- Directed by: Keith Behrman
- Written by: Keith Behrman
- Produced by: Natalie Hoban
- Starring: David Reale Frank Moore
- Cinematography: Steve Cosens
- Edited by: Marlo Miazga
- Music by: Colin Aguiar
- Production company: Canadian Film Centre
- Distributed by: Taxi Entertainment
- Release date: September 12, 2000 (TIFF);
- Running time: 22 minutes
- Country: Canada
- Language: English

= Ernest (film) =

Ernest is a Canadian comedy short film, directed by Keith Behrman and released in 2000. A satire of conservative rhetoric about "common sense", the film stars David Reale as Ernest, a young man who is forced by his father (Frank Moore) to keep financial statements detailing every penny he spends out of his allowance, and is driven to steal a basketball to balance the books when his father demands an audit.
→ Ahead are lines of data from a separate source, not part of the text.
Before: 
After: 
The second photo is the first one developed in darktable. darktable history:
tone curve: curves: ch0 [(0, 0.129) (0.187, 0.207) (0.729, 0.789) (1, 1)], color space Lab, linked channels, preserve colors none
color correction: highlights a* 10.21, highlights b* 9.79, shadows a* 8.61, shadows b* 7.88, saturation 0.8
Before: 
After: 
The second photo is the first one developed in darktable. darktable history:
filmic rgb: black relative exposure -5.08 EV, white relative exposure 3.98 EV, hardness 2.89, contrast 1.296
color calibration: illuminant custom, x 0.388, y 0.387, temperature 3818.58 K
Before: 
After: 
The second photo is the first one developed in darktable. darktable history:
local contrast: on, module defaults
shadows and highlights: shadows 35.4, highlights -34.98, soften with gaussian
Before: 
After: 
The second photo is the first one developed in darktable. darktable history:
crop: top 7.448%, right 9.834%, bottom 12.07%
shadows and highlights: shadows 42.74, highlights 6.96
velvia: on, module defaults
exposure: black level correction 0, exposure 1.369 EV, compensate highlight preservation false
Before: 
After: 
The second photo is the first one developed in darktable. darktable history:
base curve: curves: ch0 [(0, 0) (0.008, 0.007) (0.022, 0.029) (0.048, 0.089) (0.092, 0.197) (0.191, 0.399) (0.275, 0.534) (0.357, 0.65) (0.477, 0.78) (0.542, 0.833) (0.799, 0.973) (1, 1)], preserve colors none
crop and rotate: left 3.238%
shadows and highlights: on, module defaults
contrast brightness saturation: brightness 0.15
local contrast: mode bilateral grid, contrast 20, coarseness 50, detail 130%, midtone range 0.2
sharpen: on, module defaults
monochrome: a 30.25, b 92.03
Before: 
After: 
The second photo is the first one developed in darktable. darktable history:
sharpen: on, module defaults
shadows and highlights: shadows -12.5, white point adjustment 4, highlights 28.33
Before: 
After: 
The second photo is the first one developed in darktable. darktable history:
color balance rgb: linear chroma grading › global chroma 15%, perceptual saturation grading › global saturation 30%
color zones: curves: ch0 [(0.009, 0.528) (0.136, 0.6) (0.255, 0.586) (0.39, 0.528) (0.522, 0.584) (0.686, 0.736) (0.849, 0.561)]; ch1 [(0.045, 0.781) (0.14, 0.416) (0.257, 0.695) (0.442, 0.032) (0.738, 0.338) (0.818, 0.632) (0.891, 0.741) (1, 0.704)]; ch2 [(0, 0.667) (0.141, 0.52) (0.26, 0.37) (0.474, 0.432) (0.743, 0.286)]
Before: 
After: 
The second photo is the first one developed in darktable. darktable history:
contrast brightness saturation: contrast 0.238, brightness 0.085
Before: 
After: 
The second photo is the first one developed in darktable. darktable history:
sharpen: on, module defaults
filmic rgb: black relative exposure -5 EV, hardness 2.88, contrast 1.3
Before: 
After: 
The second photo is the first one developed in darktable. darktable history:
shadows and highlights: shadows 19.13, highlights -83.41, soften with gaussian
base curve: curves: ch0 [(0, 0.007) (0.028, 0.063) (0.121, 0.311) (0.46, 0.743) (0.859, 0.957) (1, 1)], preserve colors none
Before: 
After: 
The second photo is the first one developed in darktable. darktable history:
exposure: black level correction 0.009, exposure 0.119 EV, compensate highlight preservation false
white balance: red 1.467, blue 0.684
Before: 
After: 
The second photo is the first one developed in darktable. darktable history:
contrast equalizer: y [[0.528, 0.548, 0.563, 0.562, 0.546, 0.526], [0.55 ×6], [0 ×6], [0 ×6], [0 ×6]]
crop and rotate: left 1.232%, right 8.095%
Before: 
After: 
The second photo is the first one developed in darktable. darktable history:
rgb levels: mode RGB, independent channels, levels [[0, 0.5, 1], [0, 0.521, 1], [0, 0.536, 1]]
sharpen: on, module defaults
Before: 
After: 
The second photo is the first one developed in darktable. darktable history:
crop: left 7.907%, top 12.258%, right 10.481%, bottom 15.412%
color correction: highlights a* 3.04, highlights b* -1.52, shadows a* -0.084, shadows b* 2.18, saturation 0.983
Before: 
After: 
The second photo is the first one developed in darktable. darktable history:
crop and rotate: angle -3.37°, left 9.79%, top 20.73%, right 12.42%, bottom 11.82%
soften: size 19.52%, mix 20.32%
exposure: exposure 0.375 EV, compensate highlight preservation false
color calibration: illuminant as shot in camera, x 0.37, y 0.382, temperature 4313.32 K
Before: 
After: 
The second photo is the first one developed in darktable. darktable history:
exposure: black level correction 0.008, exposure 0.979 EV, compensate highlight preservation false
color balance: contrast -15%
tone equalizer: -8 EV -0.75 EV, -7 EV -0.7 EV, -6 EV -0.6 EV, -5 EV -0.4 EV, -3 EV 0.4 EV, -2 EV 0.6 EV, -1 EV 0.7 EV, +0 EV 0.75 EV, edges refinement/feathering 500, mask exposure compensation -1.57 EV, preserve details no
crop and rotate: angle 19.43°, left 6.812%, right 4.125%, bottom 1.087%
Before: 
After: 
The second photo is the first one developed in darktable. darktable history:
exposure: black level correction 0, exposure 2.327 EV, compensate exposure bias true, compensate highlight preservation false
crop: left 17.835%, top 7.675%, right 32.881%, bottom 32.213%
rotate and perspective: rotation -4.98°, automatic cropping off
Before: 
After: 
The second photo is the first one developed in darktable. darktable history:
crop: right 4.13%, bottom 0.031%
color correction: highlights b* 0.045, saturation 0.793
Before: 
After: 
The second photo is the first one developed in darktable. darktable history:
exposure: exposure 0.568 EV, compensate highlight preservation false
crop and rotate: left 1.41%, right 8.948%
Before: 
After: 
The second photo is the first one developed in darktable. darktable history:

The cast also includes Holly Dennison, Dan Chameroy, John Dewey, Rick Braggins, Veronica Miles, Lauren Miles, Shimmy Silverman, Courtenay Betts, Andrea Burgie, Tim Dorsch and Nelson Moutinho in supporting roles.

The film premiered at the 2000 Toronto International Film Festival, where it received an honorable mention from the Best Canadian Short Film jury.